The Los Angeles Unified School District board approved a $7.5 billion budget Tuesday that includes more than 100 layoffs of classified employees and the reassignment of hundreds of others.
The hardest hit employees are library aides, with 30 of them being laid off, leaving 43 elementary schools without library staffing.
Other employees affected are clerks, payroll specialists, accounting technicians, teaching aides and security aides.
No teachers are facing layoffs.
Superintendent Michelle King said the district received some additional funding in the governor’s recent budget revision. She also said that while the district is anticipating a balanced budget for the 2017-18 and 2018-19 fiscal years, the district still has an ongoing structural deficit — thanks in part to declines in enrollment — and it is projecting a $422 million shortfall in the 2019-20 fiscal year.
She also noted: “Uncertainties at the federal level compound our local issues,” pointing out President Donald Trump’s proposed multibillion-dollars cuts to federal education programs.
Letetsia A. Fox, president of the local chapter of the California School Employees Association, told the Los Angeles Times that 87 of her members will be laid off and 120 reassigned.
“Itís like we’re being punished for asking for and receiving a raise,” said Fox, the senior financial manager for Dorsey High School in the Crenshaw district.

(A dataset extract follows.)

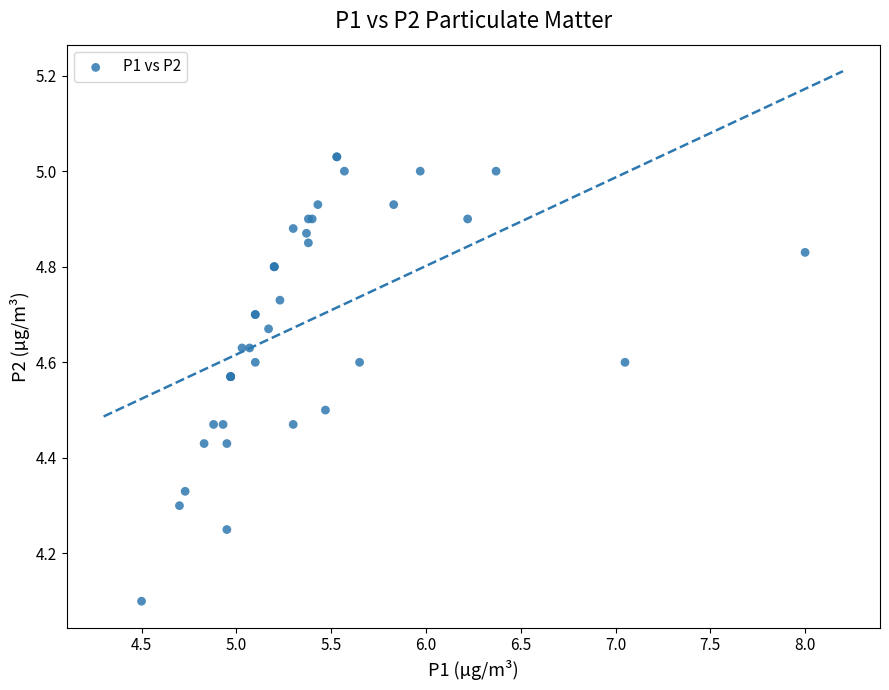

What Y value in the scatter plot is closest to 4?

4.1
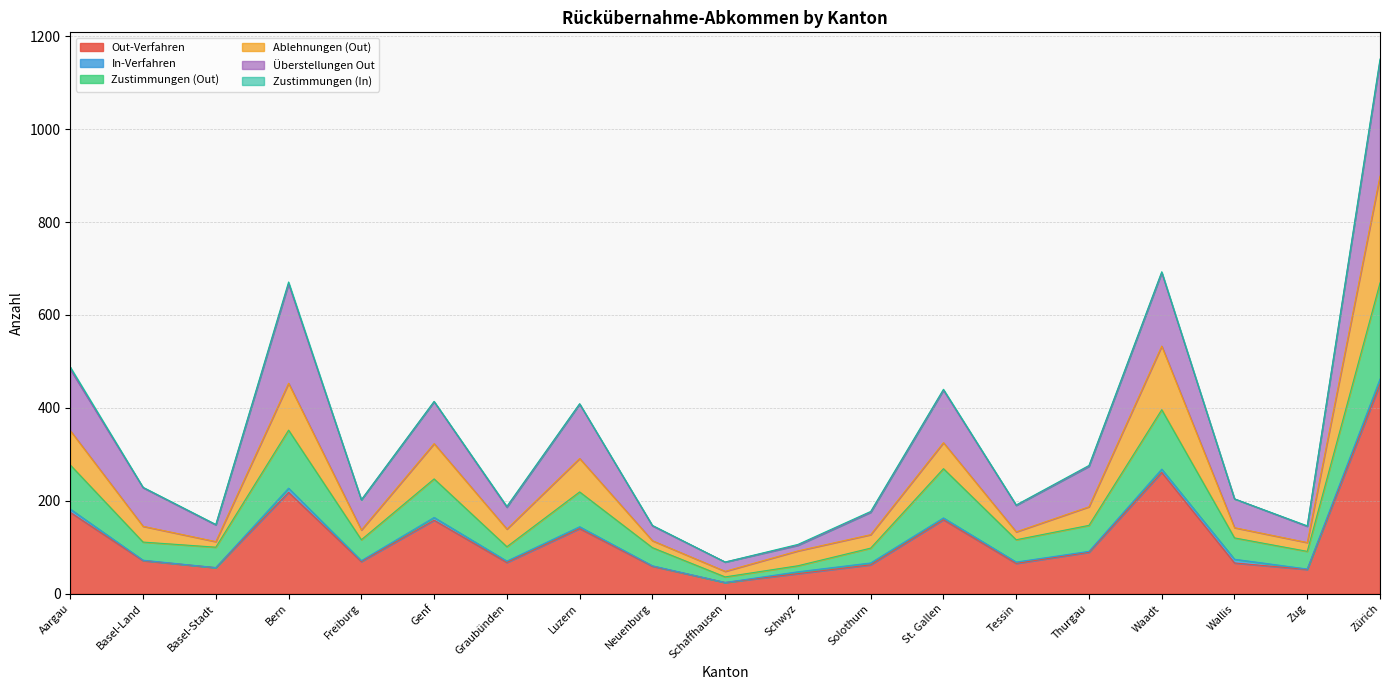

At which category is the sum across all series the highest?

Zürich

Her union members, who include library aides, clerks, accounting specialists and technicians, received a 9.96 percent raise over a three-year contract that ends in June. Fox’s members earn as little as $13 an hour, she said, even though the district announced three years ago that all employees would earn at least $15 an hour.
In all, Los Angeles Unified employs more than 60,000 full- and part-time workers.